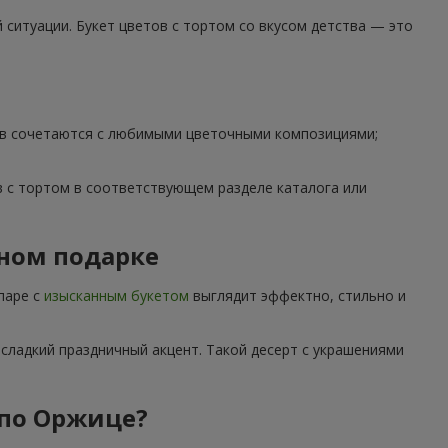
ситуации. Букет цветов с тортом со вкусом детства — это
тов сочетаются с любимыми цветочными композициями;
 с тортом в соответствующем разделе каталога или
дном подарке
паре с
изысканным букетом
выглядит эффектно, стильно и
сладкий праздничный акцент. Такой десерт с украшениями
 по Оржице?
•••
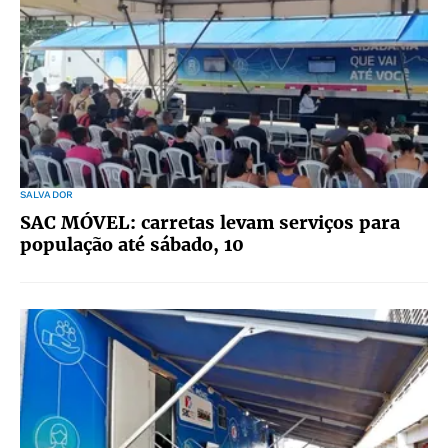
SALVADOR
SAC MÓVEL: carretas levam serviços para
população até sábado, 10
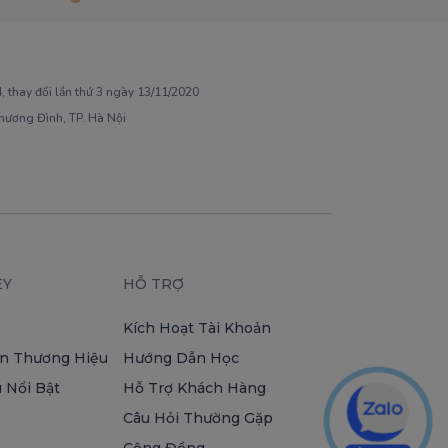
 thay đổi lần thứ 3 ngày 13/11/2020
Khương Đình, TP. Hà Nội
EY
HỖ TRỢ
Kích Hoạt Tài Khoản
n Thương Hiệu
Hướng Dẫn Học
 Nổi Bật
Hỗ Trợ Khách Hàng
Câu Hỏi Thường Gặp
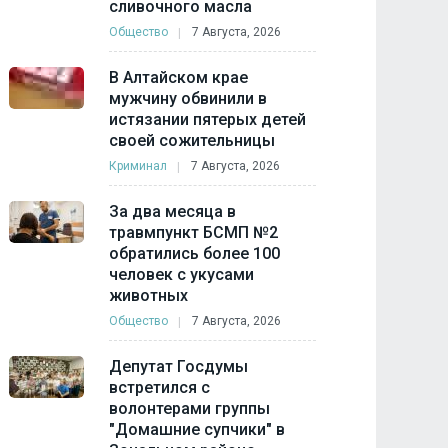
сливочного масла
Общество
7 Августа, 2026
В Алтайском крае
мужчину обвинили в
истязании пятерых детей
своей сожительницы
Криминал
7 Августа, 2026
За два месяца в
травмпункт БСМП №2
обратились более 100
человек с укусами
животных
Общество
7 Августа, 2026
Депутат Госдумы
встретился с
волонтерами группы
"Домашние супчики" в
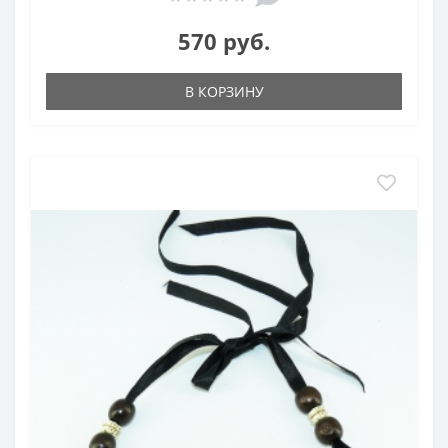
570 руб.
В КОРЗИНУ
•••
— What you will do —
In the data above, how many lines include the word "тортом"? Answer with the number only.

— Answer space —
2